# Small extension



## onluxtex (Nov 18, 2015)

I got my restored Faema Lambro back. I took me 6 years to find it and bring it home.

Now our kitchen is too small for other kitchen equipment. My wife has the opinion that the kitchen looks like a workshop. Women......., there is small space left for a toaster...

I am happy. My favorite dark roasts are tasting better from the lever than from the speedster.

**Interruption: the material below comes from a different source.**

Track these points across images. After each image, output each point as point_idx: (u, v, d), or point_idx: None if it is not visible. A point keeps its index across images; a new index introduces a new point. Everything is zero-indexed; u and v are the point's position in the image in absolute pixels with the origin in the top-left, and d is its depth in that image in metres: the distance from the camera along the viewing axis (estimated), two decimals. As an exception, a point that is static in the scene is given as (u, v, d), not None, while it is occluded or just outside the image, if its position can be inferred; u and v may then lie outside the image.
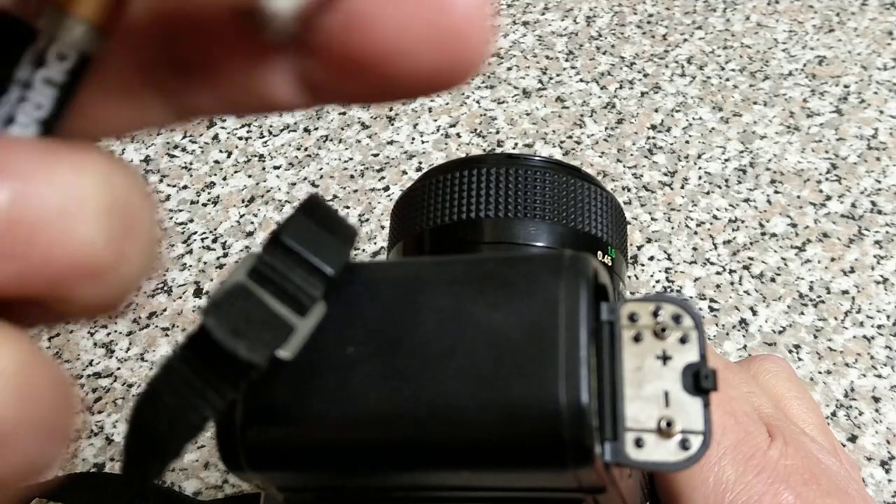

Mildred, I cannot clean the Faema with your Speedster towels, it doesn't work,.....what can we do?


----------



## MildredM (Feb 13, 2017)

Oh my goodness! What a tale - and what a find 😁 I love your errrrr coffee big-corner @onluxtex and you make my meagre collection of equipment seem lacking!! And yes! You do need the right towel for the job!! I have done a couple of different Faema logos, are either of them sort of thing . . .


----------



## Blue_Cafe (Jun 22, 2020)

F**k me, thats a set up!


----------



## MildredM (Feb 13, 2017)

Oh and in the same blue, of course, rather than red!


----------



## onluxtex (Nov 18, 2015)

I come back to you next month, because after this extension I am broke😂

Should be the towel on the first photo


----------



## MildredM (Feb 13, 2017)

onluxtex said:


> I come back to you next month, because after this extension I am broke😂
> 
> Should be the towel on the first photo


 Haha! It's such a stunning machine, been reading up a bit more now, I love it! I will design a more matching logo when I get a spare couple of hours


----------



## Rob1 (Apr 9, 2015)

onluxtex said:


> Now our kitchen is too small for other kitchen equipment. My wife has the opinion that the kitchen looks like a workshop.


 Sell the EtzMax? Problem solved. Room for a kettle.


----------



## onluxtex (Nov 18, 2015)

Rob1 said:


> Sell the EtzMax? Problem solved. Room for a kettle.


 never, hot water she can get from the Faema.


----------